**WORK ORDER:** Show each line of the records below where the word "pattern" occurs.
== Segment start ==
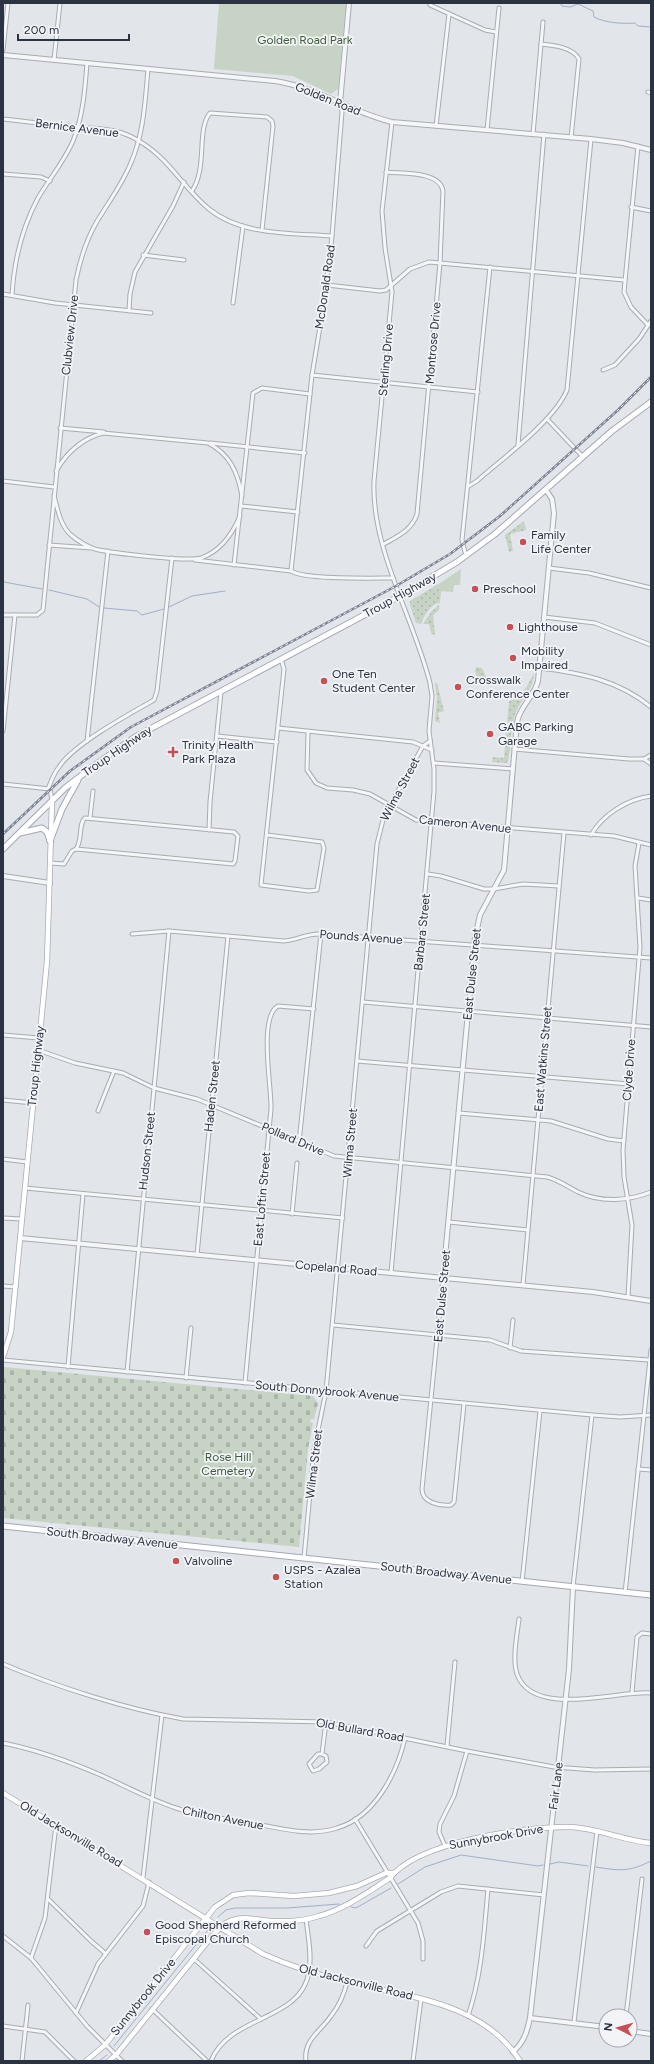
<svg xmlns="http://www.w3.org/2000/svg" width="654" height="2064" font-family="Figtree,sans-serif">
<style>
.grass{fill:url(#grass-dots)}
.cemetery{fill:url(#cemetery-stones)}
.park{fill:#c7d3c4}
.lines{fill:none;stroke-linecap:round;stroke-linejoin:round}
.stream{stroke:#a0b0c8;stroke-width:1}
.minor-casing{stroke:#a7acb4;stroke-width:5}
.tertiary-casing{stroke:#a7acb4;stroke-width:6}
.secondary-casing{stroke:#a7acb4;stroke-width:6}
.primary-casing{stroke:#a2a8b5;stroke-width:7}
.minor{stroke:#f5f6f8;stroke-width:3}
.tertiary{stroke:#f5f6f8;stroke-width:4}
.secondary{stroke:#fff;stroke-width:4.5}
.primary{stroke:#fff;stroke-width:5}
.rail-casing{stroke:#7d8393;stroke-width:2.5}
.rail{stroke:#f2f4f7;stroke-width:1;stroke-dasharray:3;stroke-linecap:butt}
.poi-dot{fill:#c74f58;stroke:#f2f4f7;stroke-width:1.5}
.labels{text-anchor:middle;dominant-baseline:central;stroke-width:3.5;stroke-linejoin:round;paint-order:stroke}
.park-label{font-size:12px;fill:#3d5c39;stroke:#f2f4f7}
.street-label{font-size:12px;fill:#2b3241;stroke:#f2f4f7}
.poi-label{font-size:12px;fill:#2b3241;stroke:#f2f4f7;text-anchor:start}
</style>
<defs>
<pattern id="grass-dots" width="8" height="8" patternUnits="userSpaceOnUse"><rect width="8" height="8" fill="#c7d3c4"/><path d="M2 2h.1M6 6h.1" fill="none" stroke="#abb6aa" stroke-width="1.8" stroke-linecap="round"/></pattern>
<pattern id="cemetery-stones" width="16" height="16" patternUnits="userSpaceOnUse"><rect width="16" height="16" fill="#c7d3c4"/><path d="M2 7V4a2 2 0 0 1 4 0v3zM10 15v-3a2 2 0 0 1 4 0v3z" fill="#abb6aa"/></pattern>
</defs>
<rect width="100%" height="100%" fill="#e2e5ea"/>
<g class="grass">
<path d="M524 521 526 530 510 534 513 551 509 552 505 535Z"/>
<path d="M440 583 439 591H441L440 603C431 603 424 616 421 624L416 623 410 605V601Z"/>
<path d="M439 605V610L433 615 435 634 432 635 429 624H423L431 612Z"/>
<path d="M476 667 482 668 486 677 522 681 518 685 511 686V683L478 680 475 671Z"/>
<path d="M534 673C534 690 520 699 515 715 510 729 511 747 508 762L506 763 492 762 493 757 504 758 509 702 526 688Z"/>
<path d="M435 683H437L444 711 438 713 440 723 435 721 437 698Z"/>
</g>
<path class="cemetery" d="M4 1367 313 1396 318 1404 314 1419H311L310 1422 313 1423 308 1449 299 1547 3 1518V1369Z"/>
<g class="park">
<path d="M219 3H346L338 89 331 94 293 76 214 69Z"/>
<path d="M461 569 460 585H454L453 592 439 591 440 583Z"/>
</g>
<g class="lines">
<g class="stream">
<path d="M560 3 562 6 570 7 578 4 593 11 594 17C605 23 623 24 635 23L638 26 651 27"/>
<path d="M3 580 4 582 42 589"/>
<path d="M49 590 87 599 99 607"/>
<path d="M169 607 192 596 225 591"/>
<path d="M104 608 137 611 142 615 164 609"/>
<path d="M550 1864 559 1862 588 1866"/>
<path d="M596 1867C620 1871 629 1872 651 1861"/>
<path d="M398 1884 425 1867 461 1855 538 1866 543 1865"/>
<path d="M351 1907 356 1908 391 1888"/>
<path d="M218 1917 226 1910 235 1908H287L339 1904"/>
<path d="M114 2046 208 1930"/>
<path d="M99 2061 107 2055"/>
</g>
<defs>
<g id="minor">
<path d="M430 5 485 30 496 32"/>
<path d="M541 44C552 45 573 47 579 59L571 138"/>
<path d="M3 50 8 3"/>
<path d="M54 60 60 3"/>
<path d="M648 92 651 93"/>
<path d="M3 119C27 122 51 124 76 127 95 129 114 128 132 137 169 156 180 185 209 209 242 236 293 233 332 236"/>
<path d="M436 126 449 14"/>
<path d="M487 130 499 8"/>
<path d="M533 134 543 22"/>
<path d="M638 146 624 292 631 307 648 325"/>
<path d="M3 174 41 177 50 181"/>
<path d="M192 191C208 167 196 130 210 113L267 117 272 121 273 126 262 230"/>
<path d="M631 207 651 211"/>
<path d="M143 255 184 260"/>
<path d="M327 285 380 291 386 290 410 269 429 262 624 280"/>
<path d="M3 294 55 303 151 313"/>
<path d="M12 295C14 261 22 228 38 198 49 179 64 162 73 141 83 116 85 90 87 63"/>
<path d="M233 303 243 226"/>
<path d="M129 311 130 294 135 272 173 206 184 182"/>
<path d="M603 370 615 365 639 339 651 321"/>
<path d="M312 375 478 392"/>
<path d="M547 419 583 457"/>
<path d="M60 428 104 432"/>
<path d="M210 443 305 453"/>
<path d="M518 445 544 134"/>
<path d="M56 471C67 452 81 439 103 433L208 443C230 454 238 473 242 496"/>
<path d="M3 481 54 487"/>
<path d="M469 486 477 481C503 458 554 421 567 390L591 139"/>
<path d="M54 496C58 510 60 525 71 535 78 541 86 546 95 549 110 553 188 562 201 558 221 551 232 535 240 516"/>
<path d="M241 506 298 512"/>
<path d="M384 544C398 536 412 530 417 514L440 263 443 191C440 171 403 174 386 172"/>
<path d="M49 545 91 548"/>
<path d="M466 556 462 540 490 267"/>
<path d="M195 560 291 571C304 580 374 578 393 578"/>
<path d="M234 565 253 393 262 388 310 394"/>
<path d="M549 568 589 573 651 588"/>
<path d="M291 571 312 375 323 309 332 236 342 112 340 103"/>
<path d="M3 615H37L43 610 76 280C80 260 86 241 96 223 108 203 121 186 130 165 144 134 145 102 148 69"/>
<path d="M544 617 595 623 651 645"/>
<path d="M540 668C581 673 618 680 651 707"/>
<path d="M278 728 413 742 432 750"/>
<path d="M3 731 15 615"/>
<path d="M308 732 307 770 316 783 327 788 353 790 370 794 416 820 614 836 651 845"/>
<path d="M217 736 277 742"/>
<path d="M87 741 108 551"/>
<path d="M514 749 629 759H644L651 755"/>
<path d="M644 759 651 764"/>
<path d="M434 763 513 769"/>
<path d="M3 784 50 789 52 800"/>
<path d="M48 789C51 781 54 773 59 767 74 744 129 714 154 700L157 691 172 558"/>
<path d="M90 818 93 791"/>
<path d="M209 830 210 802 221 692"/>
<path d="M267 835 322 842 324 848 317 890 309 891 261 885 284 669 281 659"/>
<path d="M591 835C603 814 628 799 651 796"/>
<path d="M50 863 64 864 72 851 76 849 233 864 235 861 238 836 234 832 85 818C78 824 83 840 76 849"/>
<path d="M428 874 441 876 484 889H494L523 884 559 886"/>
<path d="M638 898 651 900"/>
<path d="M132 934 169 931 284 941C298 940 307 933 321 934L651 958"/>
<path d="M363 1002 651 1027"/>
<path d="M3 1035 39 1038"/>
<path d="M38 1050 75 1063 123 1073 154 1088 197 1099 334 1156 547 1177C559 1180 568 1187 578 1192 601 1203 628 1201 651 1192"/>
<path d="M357 1061 629 1084"/>
<path d="M3 1100 33 1103"/>
<path d="M98 1111 114 1071"/>
<path d="M459 1113 551 1121 608 1139 624 1141"/>
<path d="M299 1142 321 934"/>
<path d="M3 1159 27 1162"/>
<path d="M25 1188 343 1218"/>
<path d="M292 1214 297 1163"/>
<path d="M3 1218 21 1219"/>
<path d="M449 1222 528 1230"/>
<path d="M197 1255 228 936"/>
<path d="M391 1273 434 791V769L429 731 432 696 430 683C414 619 371 548 374 481L392 292 385 248 382 211 392 122"/>
<path d="M443 1278 422 1489C422 1503 440 1506 451 1505L454 1502 464 1404"/>
<path d="M523 1285 564 833"/>
<path d="M3 1286 16 1287"/>
<path d="M628 1297 632 1225 624 1177 623 1150 640 947 635 866 639 843"/>
<path d="M333 1325 490 1340 521 1351 649 1360"/>
<path d="M510 1348 513 1320"/>
<path d="M3 1360 592 1415 620 1417 651 1415"/>
<path d="M68 1367 83 1194"/>
<path d="M127 1372 169 931"/>
<path d="M186 1378 191 1328"/>
<path d="M245 1383 271 1109C272 1089 258 1017 278 1006L314 1009"/>
<path d="M638 1469 651 1470"/>
<path d="M304 1558 314 1450 326 1391 377 844 384 816 423 746 430 741"/>
<path d="M522 1582 540 1411"/>
<path d="M573 1587 592 1415"/>
<path d="M625 1593 651 1350"/>
<path d="M519 1619C517 1636 512 1658 517 1674 533 1719 618 1690 651 1693"/>
<path d="M3 1664C57 1687 126 1709 183 1719L326 1722 467 1751 554 1767 595 1770 651 1769"/>
<path d="M632 1692 637 1637 642 1633 651 1634"/>
<path d="M3 1743C38 1750 71 1762 103 1776 127 1787 151 1800 176 1808 203 1817 233 1820 262 1825 286 1830 313 1836 337 1828 375 1817 397 1773 405 1738"/>
<path d="M447 1746 455 1662"/>
<path d="M318 1754H322L326 1756 327 1762 319 1769 313 1771 309 1764Z"/>
<path d="M322 1754 326 1722"/>
<path d="M355 1819 418 1923 423 1941V1959"/>
<path d="M445 1846 439 1832 440 1824 454 1796 467 1751"/>
<path d="M143 1878 162 1715"/>
<path d="M48 1899 91 1941 105 1953"/>
<path d="M3 1936 31 1958 87 2026 122 2061"/>
<path d="M366 1946 377 1931 441 1892 458 1886 544 1895"/>
<path d="M31 1958 45 1918 56 1825"/>
<path d="M194 1959 261 2019"/>
<path d="M152 2009 207 2061"/>
<path d="M76 2013 98 1964 143 1906 149 1882"/>
<path d="M468 2016C482 1975 484 1932 488 1889"/>
<path d="M626 2016 642 1879"/>
<path d="M574 2022 597 1831"/>
<path d="M3 2026 45 2032 74 2061"/>
<path d="M22 2061 28 2005"/>
<path d="M211 2061C230 2014 301 2022 309 1972 312 1955 308 1936 306 1919"/>
<path d="M306 2061C303 2040 321 2031 331 2016 339 2006 344 1995 347 1982"/>
<path d="M413 2061 421 1999"/>
</g>
<g id="tertiary">
<path d="M3 55 275 81C319 88 350 112 392 122L591 139 623 143 651 150"/>
<path d="M340 103 349 3"/>
<path d="M3 876 50 883"/>
<path d="M20 1238 593 1292 651 1301"/>
<path d="M443 1278 475 938 480 915 504 870 517 722C520 706 534 697 538 681L554 513 552 499 546 490"/>
<path d="M530 2018 606 2027"/>
<path d="M630 2031 651 2034"/>
<path d="M513 2052C524 2042 527 2032 530 2018L569 1669 573 1587"/>
</g>
<g id="secondary">
<path d="M3 1357 11 1332 47 961 52 802"/>
<path d="M3 1793 263 1954C290 1966 318 1975 347 1982 408 1997 483 2002 520 2061"/>
<path d="M86 2061 105 2045 215 1907 233 1895 249 1893 294 1896 329 1893 357 1886 386 1873H394"/>
<path d="M109 2061 116 2055 208 1941C214 1934 220 1926 228 1922 242 1915 256 1920 270 1921 287 1922 304 1921 319 1916 345 1909 368 1892 390 1878 417 1842 526 1826 570 1827 598 1828 624 1841 651 1843"/>
</g>
<g id="primary">
<path d="M20 833 42 828 47 832 50 841"/>
<path d="M50 841 62 809 78 780"/>
<path d="M3 849 65 788 95 765 135 737 400 596 457 562 495 534 612 431 651 402"/>
<path d="M3 1526 651 1595"/>
</g>
</defs>
<use href="#minor" class="minor-casing"/>
<use href="#tertiary" class="tertiary-casing"/>
<use href="#secondary" class="secondary-casing"/>
<use href="#primary" class="primary-casing"/>
<use href="#minor" class="minor"/>
<use href="#tertiary" class="tertiary"/>
<use href="#secondary" class="secondary"/>
<use href="#primary" class="primary"/>
<defs>
<path id="rail" d="M3 834 70 771 131 727 396 586 450 554 500 516 618 410 651 377"/>
</defs>
<use href="#rail" class="rail-casing"/>
<use href="#rail" class="rail"/>
</g>
<g class="poi-dot">
<circle cx="523" cy="542" r="4"/>
<circle cx="475" cy="589" r="4"/>
<circle cx="510" cy="627" r="4"/>
<circle cx="513" cy="658" r="4"/>
<circle cx="324" cy="681" r="4"/>
<circle cx="458" cy="687" r="4"/>
<circle cx="490" cy="734" r="4"/>
<path d="M171 746h4v4h4v4h-4v4h-4v-4h-4v-4h4z"/>
<circle cx="176" cy="1561" r="4"/>
<circle cx="276" cy="1577" r="4"/>
<circle cx="147" cy="1932" r="4"/>
</g>
<g class="labels">
<g class="park-label">
<text x="305" y="40">Golden Road Park</text>
<text x="228" y="1457">Rose Hill<tspan x="228" dy="14">Cemetery</tspan></text>
</g>
<g class="street-label">
<text transform="translate(328 99) rotate(22)">Golden Road</text>
<text transform="translate(77 128) rotate(7)">Bernice Avenue</text>
<text transform="translate(325 287) rotate(-82)">McDonald Road</text>
<text transform="translate(70 335) rotate(-84)">Clubview Drive</text>
<text transform="translate(433 343) rotate(-85)">Montrose Drive</text>
<text transform="translate(386 360) rotate(-85)">Sterling Drive</text>
<text transform="translate(400 595) rotate(-29)">Troup Highway</text>
<text transform="translate(117 751) rotate(-34)">Troup Highway</text>
<text transform="translate(400 789) rotate(-62)">Wilma Street</text>
<text transform="translate(465 824) rotate(6)">Cameron Avenue</text>
<text transform="translate(422 932) rotate(-84)">Barbara Street</text>
<text transform="translate(361 937) rotate(4)">Pounds Avenue</text>
<text transform="translate(472 974) rotate(-84)">East Dulse Street</text>
<text transform="translate(543 1059) rotate(-85)">East Watkins Street</text>
<text transform="translate(36 1066) rotate(-84)">Troup Highway</text>
<text transform="translate(629 1070) rotate(-86)">Clyde Drive</text>
<text transform="translate(212 1096) rotate(-84)">Haden Street</text>
<text transform="translate(293 1139) rotate(23)">Pollard Drive</text>
<text transform="translate(350 1143) rotate(-85)">Wilma Street</text>
<text transform="translate(147 1151) rotate(-84)">Hudson Street</text>
<text transform="translate(262 1199) rotate(-85)">East Loftin Street</text>
<text transform="translate(336 1268) rotate(5)">Copeland Road</text>
<text transform="translate(442 1296) rotate(-85)">East Dulse Street</text>
<text transform="translate(327 1391) rotate(5)">South Donnybrook Avenue</text>
<text transform="translate(314 1464) rotate(-83)">Wilma Street</text>
<text transform="translate(112 1538) rotate(6)">South Broadway Avenue</text>
<text transform="translate(446 1573) rotate(6)">South Broadway Avenue</text>
<text transform="translate(360 1730) rotate(10)">Old Bullard Road</text>
<text transform="translate(556 1786) rotate(-83)">Fair Lane</text>
<text transform="translate(223 1818) rotate(11)">Chilton Avenue</text>
<text transform="translate(71 1834) rotate(31)">Old Jacksonville Road</text>
<text transform="translate(496 1837) rotate(-10)">Sunnybrook Drive</text>
<text transform="translate(356 1982) rotate(14)">Old Jacksonville Road</text>
<text transform="translate(143 1997) rotate(-51)">Sunnybrook Drive</text>
</g>
<g class="poi-label">
<text x="531" y="535">Family<tspan x="531" dy="14">Life Center</tspan></text>
<text x="483" y="589">Preschool</text>
<text x="518" y="627">Lighthouse</text>
<text x="521" y="651">Mobility<tspan x="521" dy="14">Impaired</tspan></text>
<text x="332" y="674">One Ten<tspan x="332" dy="14">Student Center</tspan></text>
<text x="466" y="680">Crosswalk<tspan x="466" dy="14">Conference Center</tspan></text>
<text x="498" y="727">GABC Parking<tspan x="498" dy="14">Garage</tspan></text>
<text x="182" y="745">Trinity Health<tspan x="182" dy="14">Park Plaza</tspan></text>
<text x="184" y="1561">Valvoline</text>
<text x="284" y="1570">USPS - Azalea<tspan x="284" dy="14">Station</tspan></text>
<text x="155" y="1925">Good Shepherd Reformed<tspan x="155" dy="14">Episcopal Church</tspan></text>
</g>
</g>
<rect width="654" height="2064" fill="none" stroke="#2b3241" stroke-width="8"/>
<g transform="translate(618 2028) rotate(276)"><circle r="19" fill="#f2f4f7" stroke="#a2a6ae"/>
<path d="M0-3L7 15L0 10L-7 15Z" fill="#c74f58"/>
<text y="-6" font-size="11" font-weight="bold" text-anchor="middle" fill="#2b3241">N</text>
</g>
<path d="M18 34v6h111v-6" fill="none" stroke="#2b3241" stroke-width="2"/>
<text x="24" y="34" font-size="12" fill="#2b3241" stroke="#f2f4f7" stroke-width="3" paint-order="stroke">200 m</text>
</svg>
== Segment end ==
**WRITTEN ANSWER:**
<pattern id="grass-dots" width="8" height="8" patternUnits="userSpaceOnUse"><rect width="8" height="8" fill="#c7d3c4"/><path d="M2 2h.1M6 6h.1" fill="none" stroke="#abb6aa" stroke-width="1.8" stroke-linecap="round"/></pattern>
<pattern id="cemetery-stones" width="16" height="16" patternUnits="userSpaceOnUse"><rect width="16" height="16" fill="#c7d3c4"/><path d="M2 7V4a2 2 0 0 1 4 0v3zM10 15v-3a2 2 0 0 1 4 0v3z" fill="#abb6aa"/></pattern>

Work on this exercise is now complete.